The theme of exploration isn’t limited to the music for M(h)aol. Zoë also acts as the visual artist who films and directs the band’s music videos as well as creating the album and single covers. The sea acts as a massive influence behind the visuals of Attachment Styles. “My dad was like, ‘You need to stop using the sea. It’s getting old.’ I told him, ‘No, the sea will never get old!’” jokes Zoë. She continues, “The album cover is a message of healing really so I was experimenting with a lot of different characters and visual ways of showing that. I went into the sea 10 times with different fabrics and lenses, over the sea, into the sea. It’s excavating that idea that feels natural. This is from one of the shoots I did in the middle of figuring out what that idea should be and I kept coming back to it.
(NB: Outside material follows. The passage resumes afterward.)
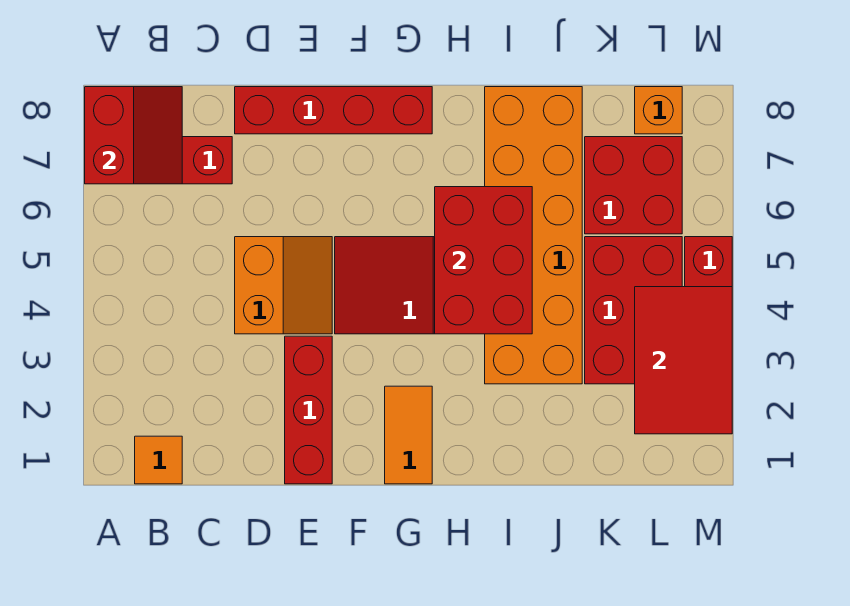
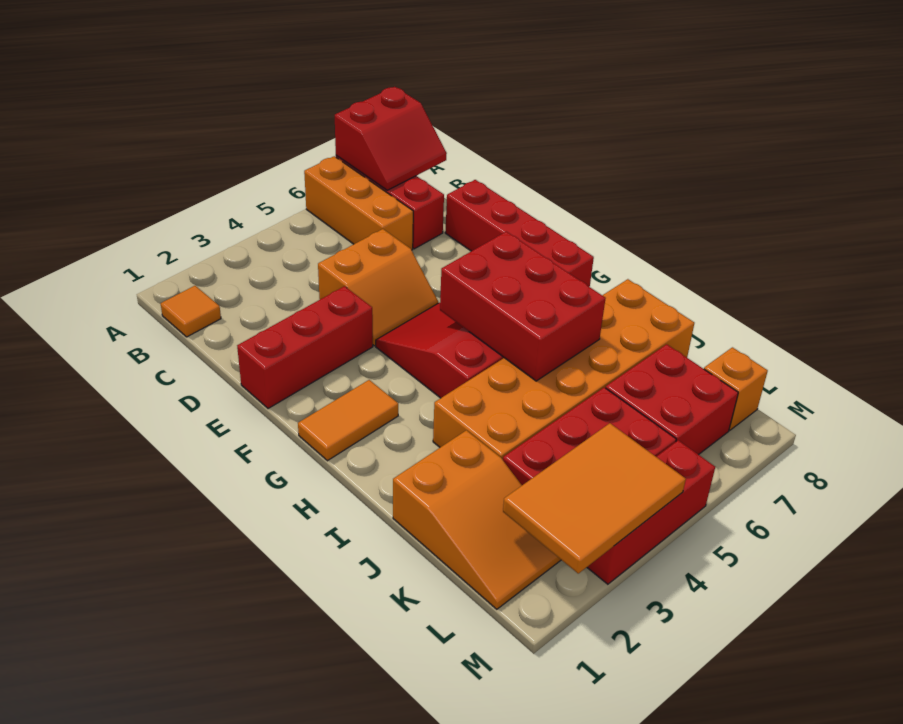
none -> orange 1x3 brick [304,156,413,250]
red 2x3 brick [435,187,532,334] -> red 2x3 brick turned to [440,232,606,381]
none -> orange 2x3 slope [393,430,561,609]
red 2x3 tile [635,287,732,434] -> orange 2x3 tile [503,423,686,573]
I think it’s because it is shrouded and hard to figure out. You can sense something from it. To me, it was to find power through healing and what empowers you to heal.”
Róisín sums up what being in M(h)aol is like: “I view being in a band like being in a family business. You’re doing all the things that a family would be doing; you’re eating together, you’re sharing a space together, you’re in a car together, there’s two people in the front and they’re mom and dad. You have to be on each other’s rhythms that really brings you back to childhood but at the same time, there’s the business element of it. You have to be professional. You have to be there on time. You have to turn up for interviews. There are very little structures to show you how to balance the combination of emotionality which is the art side of it with the day to day reality of it which is sitting in a van for hours and hours and your ass is getting sore. We’re going to go into Lidl and see what they have in the discount aisle!”
Despite the challenges that come with disrupting societal constructs, M(h)aol are rising above. They’re fearless in what messages they want to convey and they understand the importance that comes with dealing with sensitive topics. Coming together as musicians, artists and writers, they’ve used their backgrounds to create a layered record. “If you could have picked five people who are destined to be in a band, I don’t think we would have been the five. It’s a real eclectic mix,” says Róisín and yet they all work together almost like the sea, moving melodically in and out with the motion being a modern band.
Attachment Styles is out now via Tulle Collective.
M(h)aol will play on April 15 in The Workman’s Club, Dublin.